Cisco Certified Internetwork Expert (CCIE) Practice Test

Which two statements about Cisco AMP for Web Security are true?

• A. It can detect and block malware and other anomalous traffic before it passes through the Web gateway.
• B. It continues monitoring files after they pass the Web gateway
• C. It can perform reputation-based evaluation and blocking by uploading incoming files to a cloud-based threat intelligence network
• D. It can prevent malicious data exfiltration by blocking files from exiting through the Web gateway

The correct answer is: It can perform reputation-based evaluation and blocking by uploading incoming files to a cloud-based threat intelligence network

The choice regarding the capability of Cisco AMP for Web Security to perform reputation-based evaluation and blocking by uploading incoming files to a cloud-based threat intelligence network is accurate.
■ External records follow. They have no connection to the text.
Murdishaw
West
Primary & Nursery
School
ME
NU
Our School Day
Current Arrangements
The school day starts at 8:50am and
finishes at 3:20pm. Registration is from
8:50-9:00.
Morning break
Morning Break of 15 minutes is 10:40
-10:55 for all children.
This is a critical function of AMP for Web Security, as it leverages Cisco's extensive threat intelligence resources to analyze the files and URLs that are traversing the network. By utilizing this cloud-based approach, the system can evaluate the reputation and behavior of various files in real-time, allowing for a swift response in blocking potential threats before they can impact the network. This proactive measure enhances security by addressing risks in a dynamic and real-time manner. In this context, the system’s ability to utilize threat intelligence data from the cloud enables it to keep up with evolving threats, making real-time evaluations more reliable and comprehensive than relying on static measures or local databases alone. This feature is crucial in a landscape where cyber threats are continuously changing and becoming more sophisticated.